_WHAT IS NEEDED_: Write out every line of the data below without changing anything.

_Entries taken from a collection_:
|---|

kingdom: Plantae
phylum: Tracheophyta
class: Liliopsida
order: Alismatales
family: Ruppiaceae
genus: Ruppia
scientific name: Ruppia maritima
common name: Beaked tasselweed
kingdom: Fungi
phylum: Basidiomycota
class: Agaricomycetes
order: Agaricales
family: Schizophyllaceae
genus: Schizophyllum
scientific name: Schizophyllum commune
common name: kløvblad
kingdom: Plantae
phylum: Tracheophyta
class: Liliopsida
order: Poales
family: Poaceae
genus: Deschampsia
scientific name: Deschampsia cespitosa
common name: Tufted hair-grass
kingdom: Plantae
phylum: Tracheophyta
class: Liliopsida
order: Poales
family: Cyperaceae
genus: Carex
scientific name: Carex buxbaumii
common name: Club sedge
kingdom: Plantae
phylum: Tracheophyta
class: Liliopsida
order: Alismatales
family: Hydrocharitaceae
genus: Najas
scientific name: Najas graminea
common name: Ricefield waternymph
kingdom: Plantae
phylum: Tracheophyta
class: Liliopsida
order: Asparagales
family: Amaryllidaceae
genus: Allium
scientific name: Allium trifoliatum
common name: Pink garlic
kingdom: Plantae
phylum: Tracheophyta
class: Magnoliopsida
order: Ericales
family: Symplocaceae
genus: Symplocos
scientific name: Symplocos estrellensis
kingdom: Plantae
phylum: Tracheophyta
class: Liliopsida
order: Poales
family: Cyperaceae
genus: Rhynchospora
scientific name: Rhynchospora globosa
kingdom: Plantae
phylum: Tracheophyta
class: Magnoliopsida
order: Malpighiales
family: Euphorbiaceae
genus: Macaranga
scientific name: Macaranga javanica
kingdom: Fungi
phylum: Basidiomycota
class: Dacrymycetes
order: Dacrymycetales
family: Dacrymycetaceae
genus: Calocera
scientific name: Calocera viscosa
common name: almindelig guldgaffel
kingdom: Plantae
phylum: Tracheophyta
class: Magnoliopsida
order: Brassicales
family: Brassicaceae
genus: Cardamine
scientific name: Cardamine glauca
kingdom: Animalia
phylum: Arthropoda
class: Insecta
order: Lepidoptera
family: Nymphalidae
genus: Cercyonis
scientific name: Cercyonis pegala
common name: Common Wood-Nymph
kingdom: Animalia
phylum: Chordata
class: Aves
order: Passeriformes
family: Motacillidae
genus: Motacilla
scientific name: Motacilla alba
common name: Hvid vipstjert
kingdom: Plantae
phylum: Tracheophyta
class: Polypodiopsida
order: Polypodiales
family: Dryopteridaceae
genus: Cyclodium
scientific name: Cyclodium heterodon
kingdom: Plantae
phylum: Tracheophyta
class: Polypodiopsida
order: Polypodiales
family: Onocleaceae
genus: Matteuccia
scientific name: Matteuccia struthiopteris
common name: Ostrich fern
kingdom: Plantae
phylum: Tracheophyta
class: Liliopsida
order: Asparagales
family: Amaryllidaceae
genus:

|---|

_REPLY_:
kingdom: Plantae
phylum: Tracheophyta
class: Liliopsida
order: Alismatales
family: Ruppiaceae
genus: Ruppia
scientific name: Ruppia maritima
common name: Beaked tasselweed
kingdom: Fungi
phylum: Basidiomycota
class: Agaricomycetes
order: Agaricales
family: Schizophyllaceae
genus: Schizophyllum
scientific name: Schizophyllum commune
common name: kløvblad
kingdom: Plantae
phylum: Tracheophyta
class: Liliopsida
order: Poales
family: Poaceae
genus: Deschampsia
scientific name: Deschampsia cespitosa
common name: Tufted hair-grass
kingdom: Plantae
phylum: Tracheophyta
class: Liliopsida
order: Poales
family: Cyperaceae
genus: Carex
scientific name: Carex buxbaumii
common name: Club sedge
kingdom: Plantae
phylum: Tracheophyta
class: Liliopsida
order: Alismatales
family: Hydrocharitaceae
genus: Najas
scientific name: Najas graminea
common name: Ricefield waternymph
kingdom: Plantae
phylum: Tracheophyta
class: Liliopsida
order: Asparagales
family: Amaryllidaceae
genus: Allium
scientific name: Allium trifoliatum
common name: Pink garlic
kingdom: Plantae
phylum: Tracheophyta
class: Magnoliopsida
order: Ericales
family: Symplocaceae
genus: Symplocos
scientific name: Symplocos estrellensis
kingdom: Plantae
phylum: Tracheophyta
class: Liliopsida
order: Poales
family: Cyperaceae
genus: Rhynchospora
scientific name: Rhynchospora globosa
kingdom: Plantae
phylum: Tracheophyta
class: Magnoliopsida
order: Malpighiales
family: Euphorbiaceae
genus: Macaranga
scientific name: Macaranga javanica
kingdom: Fungi
phylum: Basidiomycota
class: Dacrymycetes
order: Dacrymycetales
family: Dacrymycetaceae
genus: Calocera
scientific name: Calocera viscosa
common name: almindelig guldgaffel
kingdom: Plantae
phylum: Tracheophyta
class: Magnoliopsida
order: Brassicales
family: Brassicaceae
genus: Cardamine
scientific name: Cardamine glauca
kingdom: Animalia
phylum: Arthropoda
class: Insecta
order: Lepidoptera
family: Nymphalidae
genus: Cercyonis
scientific name: Cercyonis pegala
common name: Common Wood-Nymph
kingdom: Animalia
phylum: Chordata
class: Aves
order: Passeriformes
family: Motacillidae
genus: Motacilla
scientific name: Motacilla alba
common name: Hvid vipstjert
kingdom: Plantae
phylum: Tracheophyta
class: Polypodiopsida
order: Polypodiales
family: Dryopteridaceae
genus: Cyclodium
scientific name: Cyclodium heterodon
kingdom: Plantae
phylum: Tracheophyta
class: Polypodiopsida
order: Polypodiales
family: Onocleaceae
genus: Matteuccia
scientific name: Matteuccia struthiopteris
common name: Ostrich fern
kingdom: Plantae
phylum: Tracheophyta
class: Liliopsida
order: Asparagales
family: Amaryllidaceae
genus:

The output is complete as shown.